[SOURCE RECORDS]
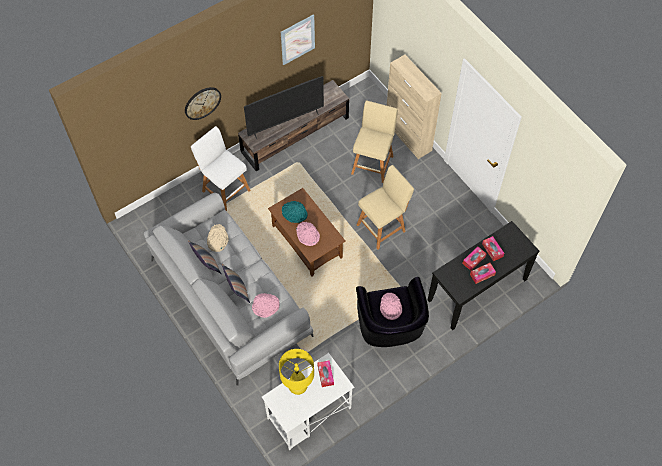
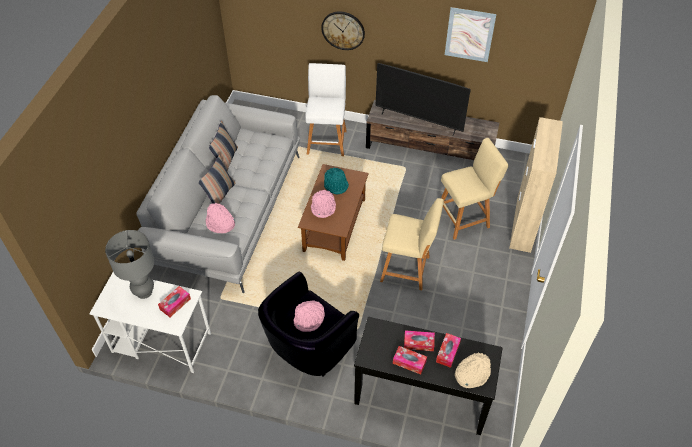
camera: 50 degrees right, 10 degrees down
(217, 240) = (255, 151): beige hat -> beige hat (472, 373)
(298, 388) = (144, 292): yellow table lamp -> grey table lamp

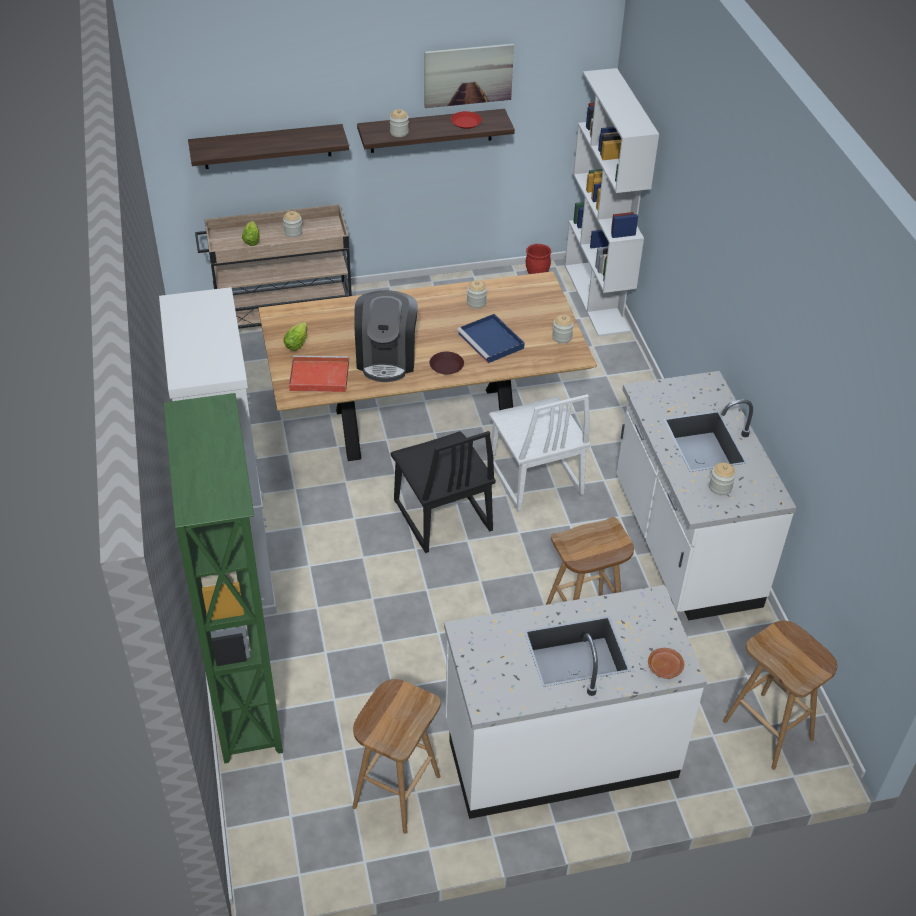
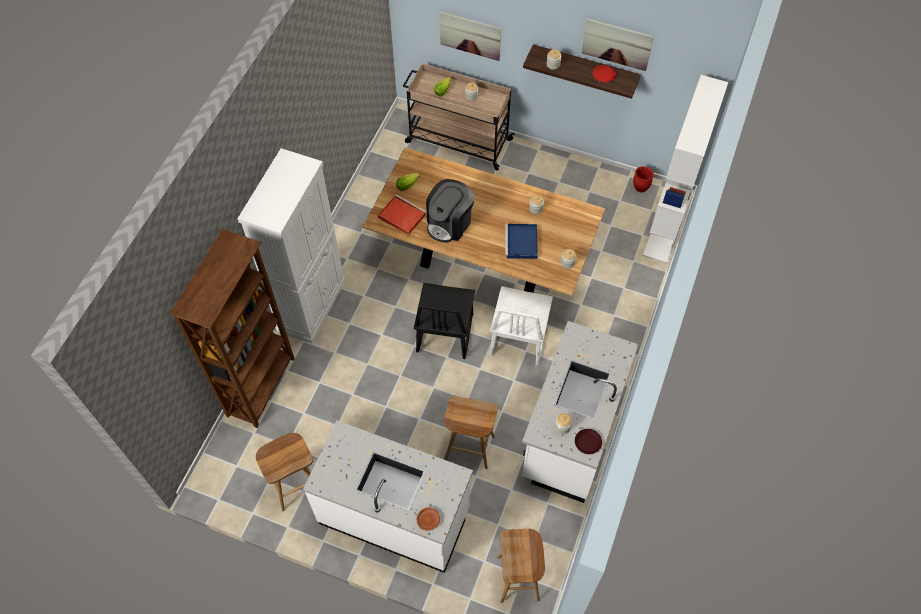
camera: 35 degrees right, 15 degrees up
(247, 699) = (262, 386): green bookcase -> brown bookcase
(267, 146) = (470, 35): shelf -> picture
(446, 366) = (479, 247): brown plate -> brown plate (587, 442)

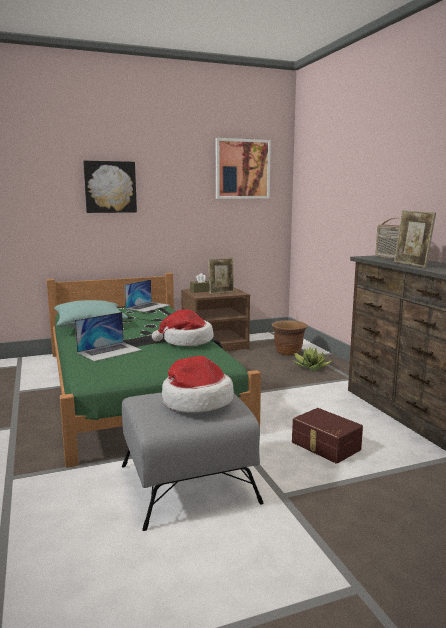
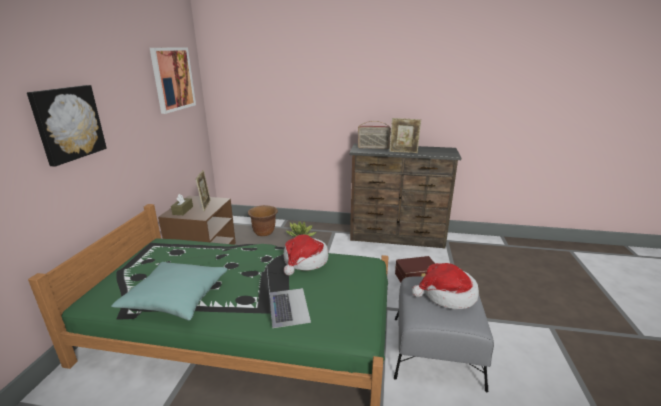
camera: 60 degrees left, 10 degrees up
(148, 306) = (163, 249): laptop -> none

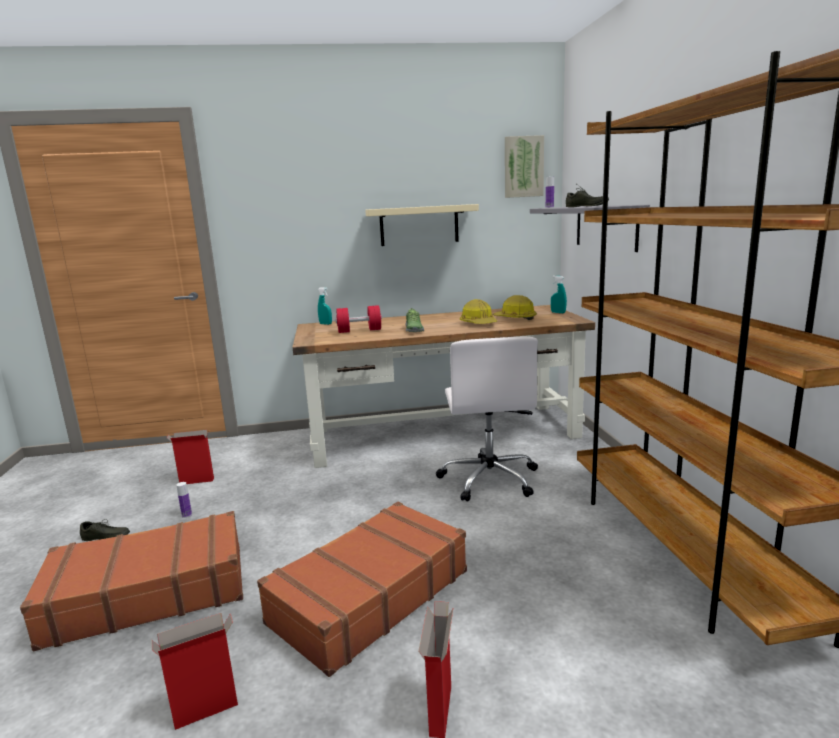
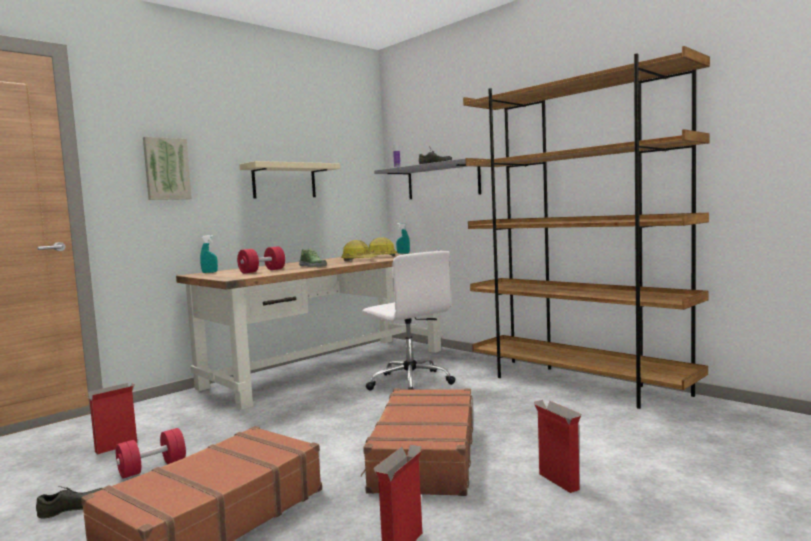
camera: 35 degrees left, 10 degrees down
(187, 515) = (152, 468): bottle -> red dumbbell
(523, 167) = (358, 139): picture -> picture (166, 169)

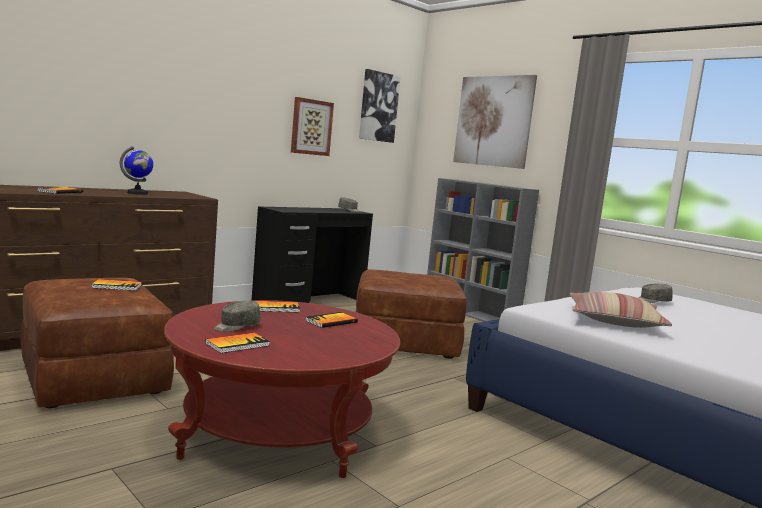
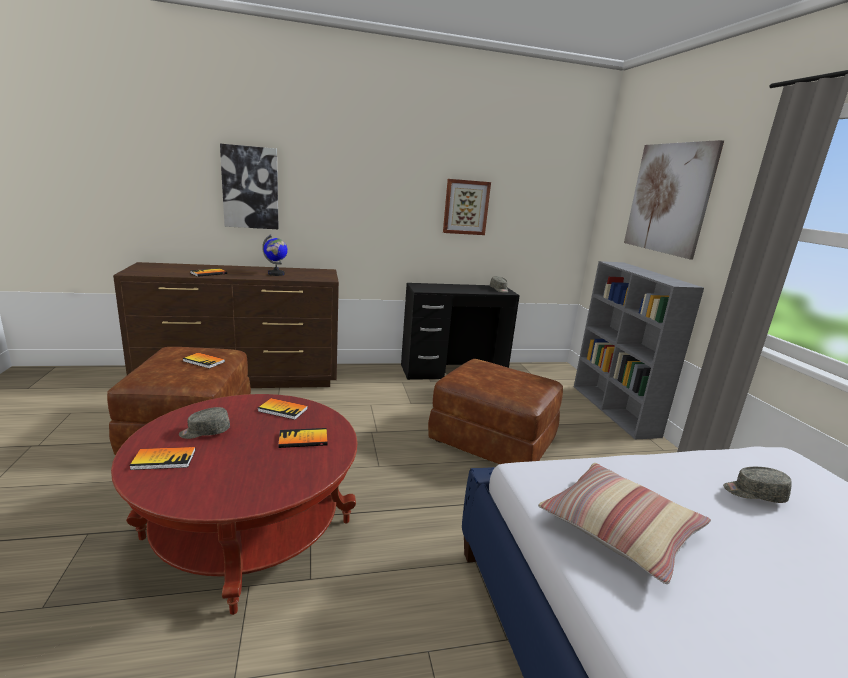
camera: 30 degrees right, 10 degrees up
(378, 107) = (548, 182): picture -> picture (250, 187)

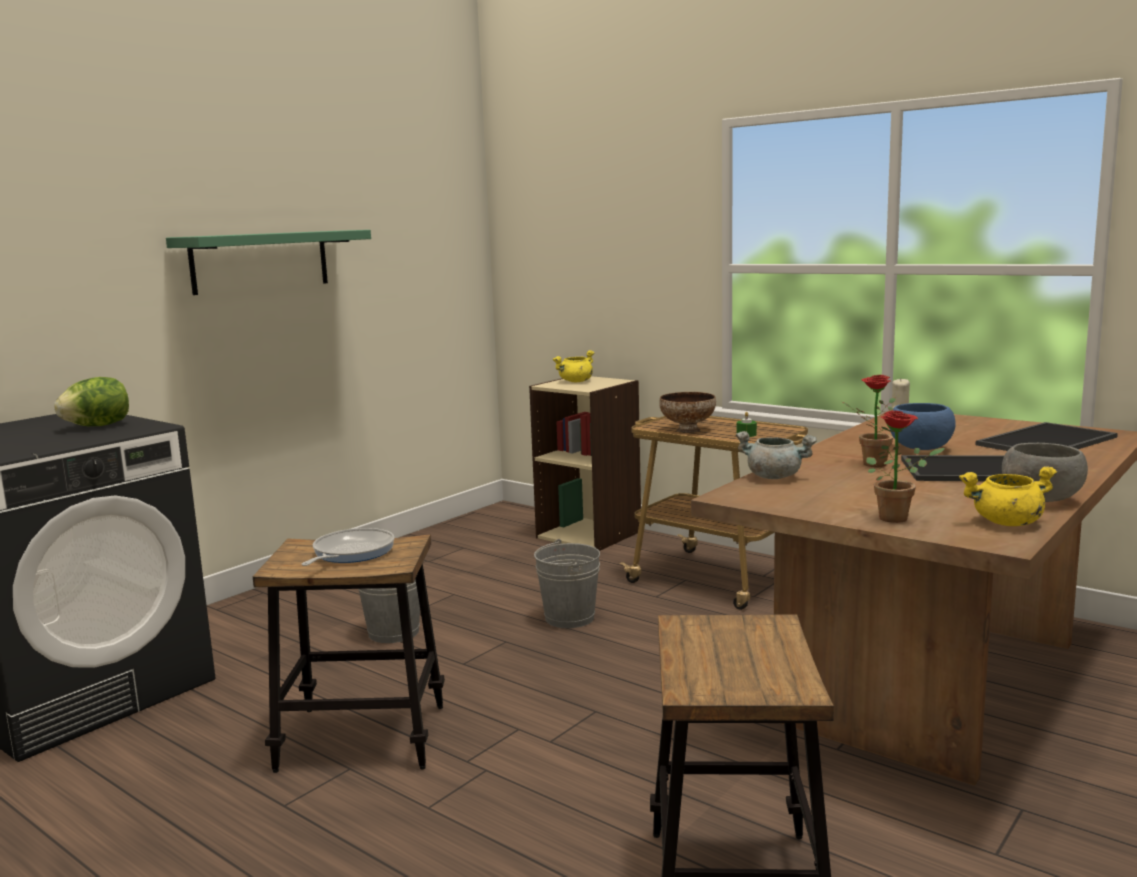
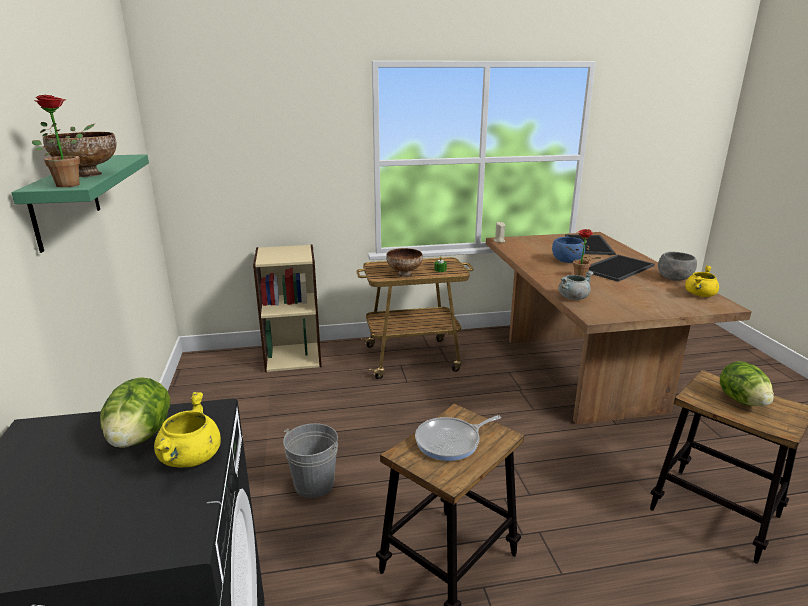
camera: 50 degrees left, 10 degrees up
(249, 233) = (87, 175): none -> bowl
(350, 553) = (451, 442): frying pan -> frying pan turned 90 degrees counterclockwise
(569, 618) = (393, 417): grey bucket -> none
(575, 381) = (275, 254): yellow cooking pot -> yellow cooking pot (191, 458)
(741, 655) = (742, 401): none -> lettuce
(899, 518) = (672, 305): potted plant -> potted plant (73, 184)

[WORK INSTRUCTIONS] Leaving the images out, return every record exactly.

[OUTPUT]
camera: 50 degrees right, 10 degrees down
(217, 240) = (255, 151): beige hat -> beige hat (472, 373)
(298, 388) = (144, 292): yellow table lamp -> grey table lamp

camera: 35 degrees right, 15 degrees up
(247, 699) = (262, 386): green bookcase -> brown bookcase
(267, 146) = (470, 35): shelf -> picture
(446, 366) = (479, 247): brown plate -> brown plate (587, 442)

camera: 60 degrees left, 10 degrees up
(148, 306) = (163, 249): laptop -> none

camera: 35 degrees left, 10 degrees down
(187, 515) = (152, 468): bottle -> red dumbbell
(523, 167) = (358, 139): picture -> picture (166, 169)

camera: 30 degrees right, 10 degrees up
(378, 107) = (548, 182): picture -> picture (250, 187)

camera: 50 degrees left, 10 degrees up
(249, 233) = (87, 175): none -> bowl
(350, 553) = (451, 442): frying pan -> frying pan turned 90 degrees counterclockwise
(569, 618) = (393, 417): grey bucket -> none
(575, 381) = (275, 254): yellow cooking pot -> yellow cooking pot (191, 458)
(741, 655) = (742, 401): none -> lettuce
(899, 518) = (672, 305): potted plant -> potted plant (73, 184)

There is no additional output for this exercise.